DOCUMENT TEXT:
Lori Mattix (born November 29, 1958), sometimes known as Lori Maddox or Lori Lightning, is an American former child model and  "baby" groupie of the 1970s. , she is a partner and buyer for the Glam Boutique in West Hollywood. She is perhaps best known for an interview with Thrillist in 2015 in which she made allegations of being involved in sexual relationships with David Bowie, Jimmy Page, and Mick Jagger; these are relationships which would have occurred while she was underage and while the musicians were in their twenties, although her connections to Bowie and Jagger are disputed. 

Her experience has been discussed in the Me Too movement, with her story marking a shift of the movement's focus from the film industry to the music industry.

Life as a groupie
At the age of 13, Mattix began frequenting clubs on Sunset Strip with her friend Sable Starr, particularly the Rainbow Bar and Grill, the Whisky a Go Go, and Rodney Bingenheimer's English Disco.

Jimmy Page
In June 1972, while Led Zeppelin were in Los Angeles for their 1972 North American tour, the 13-year-old Mattix began a relationship with Led Zeppelin guitarist Jimmy Page. Mattix claims the relationship began by her being "basically kidnapped" by Led Zeppelin's tour manager Richard Cole and brought to Page's hotel room. According to Rolling Stone, Page went to great lengths to keep the relationship a secret due to the possibility of being arrested for statutory rape. 

At the insistence of Led Zeppelin's manager, Peter Grant, Mattix was kept in a locked hotel room with a security guard at the door during the band's subsequent U.S. touring. Mattix did not travel with Led Zeppelin while they were on tour but she claimed Page stationed himself in Los Angeles and would frequently fly back there to see her between concerts in the band's private jet, The Starship, and whenever Page returned to England, Mattix says he called her every day. 

According to Mattix, after they had been together for a year, Page was willing to be seen in public with her and began bringing her to concerts. Their relationship lasted for more than two years, ending in 1975. Mattix claimed she ended the relationship when she was 16 years old after finding Page in bed with Bebe Buell. Buell gave an alternate version of these events, claiming that despite the fact that Mattix "had given herself exclusively to Jimmy (Page) from age 14 to 16," she was barred by Page's security from seeing him once he began dating Buell.

Lori Mattix is said by Led Zeppelin biographers to have been referenced by the band in the song "Sick Again", specifically with the lyrics:

However, Robert Plant has said that he wrote the song in general about the many underaged groupies with whom the band were acquainted on their 1973 US Tour, whom he felt sorry for.

David Bowie
Mattix says that when she was 14 years old, she was introduced to David Bowie while he was in Los Angeles on his Ziggy Stardust Tour in October 1972. When Bowie's tour returned to Los Angeles five months later, on the night before Bowie performed at the Long Beach Arena in March 1973, Mattix claimed, Bowie's bodyguard was sent to pick up her and Starr for a sexual encounter. According to Mattix, as she told to Thrillist in 2015, she and Starr met Bowie at the Rainbow Bar before the three went to Bowie's hotel suite and had sex: "...[Bowie] de-virginized me...That night I lost my virginity and had my first threesome."

Stored data:

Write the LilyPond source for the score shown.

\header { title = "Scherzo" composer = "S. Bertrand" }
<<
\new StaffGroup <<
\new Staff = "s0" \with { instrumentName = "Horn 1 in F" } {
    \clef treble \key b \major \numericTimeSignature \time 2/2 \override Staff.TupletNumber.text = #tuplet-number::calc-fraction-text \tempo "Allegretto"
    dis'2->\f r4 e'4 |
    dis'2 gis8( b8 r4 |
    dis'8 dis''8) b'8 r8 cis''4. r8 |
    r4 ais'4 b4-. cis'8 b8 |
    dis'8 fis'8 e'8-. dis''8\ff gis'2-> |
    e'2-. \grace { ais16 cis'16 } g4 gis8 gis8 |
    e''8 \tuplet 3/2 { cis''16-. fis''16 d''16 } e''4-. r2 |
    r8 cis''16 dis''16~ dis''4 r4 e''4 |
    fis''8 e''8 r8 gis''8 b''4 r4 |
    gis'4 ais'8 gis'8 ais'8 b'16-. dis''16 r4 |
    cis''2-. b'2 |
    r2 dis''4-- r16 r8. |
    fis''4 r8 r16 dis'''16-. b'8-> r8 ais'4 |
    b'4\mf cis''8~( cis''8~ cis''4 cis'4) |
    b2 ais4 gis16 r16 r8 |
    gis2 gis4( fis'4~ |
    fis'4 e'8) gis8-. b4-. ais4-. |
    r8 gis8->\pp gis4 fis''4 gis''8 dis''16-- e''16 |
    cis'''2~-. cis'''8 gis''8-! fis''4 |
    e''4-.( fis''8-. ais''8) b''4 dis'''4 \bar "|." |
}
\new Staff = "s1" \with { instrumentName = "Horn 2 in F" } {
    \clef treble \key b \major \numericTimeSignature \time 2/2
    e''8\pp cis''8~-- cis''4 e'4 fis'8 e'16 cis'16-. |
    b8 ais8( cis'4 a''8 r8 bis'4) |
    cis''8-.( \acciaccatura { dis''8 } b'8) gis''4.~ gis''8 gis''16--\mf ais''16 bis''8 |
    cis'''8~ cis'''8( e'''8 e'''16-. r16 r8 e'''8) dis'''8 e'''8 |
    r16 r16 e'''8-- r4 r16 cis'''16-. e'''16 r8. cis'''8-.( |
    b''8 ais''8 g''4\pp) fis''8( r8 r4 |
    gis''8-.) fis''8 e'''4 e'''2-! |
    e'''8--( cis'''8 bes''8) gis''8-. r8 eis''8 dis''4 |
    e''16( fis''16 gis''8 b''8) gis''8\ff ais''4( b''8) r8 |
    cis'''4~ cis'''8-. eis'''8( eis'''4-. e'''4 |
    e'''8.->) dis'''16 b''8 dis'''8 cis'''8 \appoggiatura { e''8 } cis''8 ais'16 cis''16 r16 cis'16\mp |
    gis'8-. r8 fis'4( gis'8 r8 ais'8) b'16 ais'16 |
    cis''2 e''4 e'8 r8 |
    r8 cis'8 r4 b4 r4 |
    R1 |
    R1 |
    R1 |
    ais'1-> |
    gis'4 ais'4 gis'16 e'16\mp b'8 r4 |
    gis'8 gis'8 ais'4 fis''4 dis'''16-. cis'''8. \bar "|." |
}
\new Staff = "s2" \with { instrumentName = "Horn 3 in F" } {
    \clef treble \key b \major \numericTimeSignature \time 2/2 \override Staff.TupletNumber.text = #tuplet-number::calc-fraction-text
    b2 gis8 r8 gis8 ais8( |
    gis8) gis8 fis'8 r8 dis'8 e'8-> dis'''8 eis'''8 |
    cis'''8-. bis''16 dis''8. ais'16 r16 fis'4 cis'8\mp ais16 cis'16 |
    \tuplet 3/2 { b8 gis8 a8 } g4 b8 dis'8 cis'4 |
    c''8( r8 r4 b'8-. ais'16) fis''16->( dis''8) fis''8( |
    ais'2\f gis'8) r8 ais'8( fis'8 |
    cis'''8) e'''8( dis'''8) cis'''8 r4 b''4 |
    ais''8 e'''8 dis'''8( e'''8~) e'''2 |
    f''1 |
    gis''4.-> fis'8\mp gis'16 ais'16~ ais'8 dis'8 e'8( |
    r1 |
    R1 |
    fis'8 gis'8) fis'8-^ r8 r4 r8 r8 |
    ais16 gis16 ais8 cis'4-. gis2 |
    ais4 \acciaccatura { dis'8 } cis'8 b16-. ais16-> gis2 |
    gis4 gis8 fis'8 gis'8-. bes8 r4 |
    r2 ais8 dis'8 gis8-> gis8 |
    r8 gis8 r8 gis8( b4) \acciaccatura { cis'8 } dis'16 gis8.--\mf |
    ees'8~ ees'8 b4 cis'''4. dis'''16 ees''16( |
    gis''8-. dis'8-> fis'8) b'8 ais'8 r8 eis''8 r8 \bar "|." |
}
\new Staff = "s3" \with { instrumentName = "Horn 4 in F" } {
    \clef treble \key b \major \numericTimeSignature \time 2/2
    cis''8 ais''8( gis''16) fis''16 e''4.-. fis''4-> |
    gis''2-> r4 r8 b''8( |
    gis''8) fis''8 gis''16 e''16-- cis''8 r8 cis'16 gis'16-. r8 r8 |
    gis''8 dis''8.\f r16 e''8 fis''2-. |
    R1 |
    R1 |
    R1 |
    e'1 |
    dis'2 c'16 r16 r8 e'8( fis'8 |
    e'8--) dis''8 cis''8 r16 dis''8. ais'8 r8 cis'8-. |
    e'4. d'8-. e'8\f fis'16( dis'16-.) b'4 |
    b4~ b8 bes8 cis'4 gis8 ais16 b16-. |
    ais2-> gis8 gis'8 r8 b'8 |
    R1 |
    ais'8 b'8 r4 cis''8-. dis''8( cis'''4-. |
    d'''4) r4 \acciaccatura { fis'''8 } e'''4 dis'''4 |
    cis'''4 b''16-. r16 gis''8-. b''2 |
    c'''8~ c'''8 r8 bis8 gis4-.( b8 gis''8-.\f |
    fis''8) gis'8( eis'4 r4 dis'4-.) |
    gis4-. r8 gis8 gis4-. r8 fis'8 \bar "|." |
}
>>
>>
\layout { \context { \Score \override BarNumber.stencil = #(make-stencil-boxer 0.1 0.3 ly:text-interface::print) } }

ACTIVITIES:
1 – Decide whether each statement agrees with the article on Lori Mattix, answering yes or no and quoting the deciding words from it. (a) Mattix was 13 when she started going to clubs on Sunset Strip. (b) Mattix traveled with Led Zeppelin during their tours. (c) Robert Plant said he wrote "Sick Again" specifically about Mattix.
2 – Please extend the article on Lori Mattix, beginning after its final sentence.

RESPONSES TO THE EXERCISE:
1 –
(a) Yes: "At the age of 13, Mattix began frequenting clubs on Sunset Strip"
(b) No: "Mattix did not travel with Led Zeppelin while they were on tour"
(c) No: "Robert Plant has said that he wrote the song in general about the many underaged groupies with whom the band were acquainted on their 1973 US Tour"

2 –
However, Starr gave a conflicting account of the same night's events, claiming that she alone had sex with Bowie and that Mattix was no longer with them by the time they were at the hotel. Mattix also gave a different account of her encounter with Bowie to music journalist Paul Trynka, in which she claimed that she and Starr sought out the hotel room Bowie was staying in and snuck inside, uninvited. In this account, Mattix claimed that when they found Bowie he was "tired" but they initiated a sexual encounter with him. Mattix claims she continued to see Bowie "many times" in the ten years afterwards.

Mattix's allegations regarding her experience with Bowie have been called into question due to timeline issues; she may have already been in a relationship with Led Zeppelin guitarist Jimmy Page by the time she claims to have first met Bowie, as Led Zeppelin's 1972 North American tour came to Los Angeles in June, several months before Bowie's Ziggy Stardust Tour arrived for the first time in October 1972. Mattix's account is contradicted by fellow groupie Pamela Des Barres' 1987 memoir I'm with the Band: Confessions of a Groupie, in which Des Barres recalled Page being in an relationship with the then 13-year-old Mattix by late 1972 and before February 1973, therefore before March 1973 when Mattix claimed to have lost her virginity to Bowie. Mattix also previously claimed that she had lost her virginity to Page. Furthermore, unlike the numerous photos of Page and Mattix together, and the "heavily corroborated and well-documented evidence of their relationship", no photographic evidence of Bowie and Mattix together exists. 

A confirmed factual error in Mattix's account of her experience with Bowie is that although she claims to have met John Lennon and Yoko Ono with Bowie at the Rainbow Bar during the alleged encounter in March 1973, Bowie and Lennon never actually met until September 1974.

Mick Jagger
Mattix alleges to have engaged in a physically intimate relationship with Mick Jagger when she was 17, whom she claimed to have met in 1975 at a recording session featuring John Lennon, Paul McCartney, and Ringo Starr, but the claim has since been disputed since the only recording session with Lennon and McCartney after the dissolution of The Beatles took place in 1974 and there is no evidence that Mick Jagger was present at that session.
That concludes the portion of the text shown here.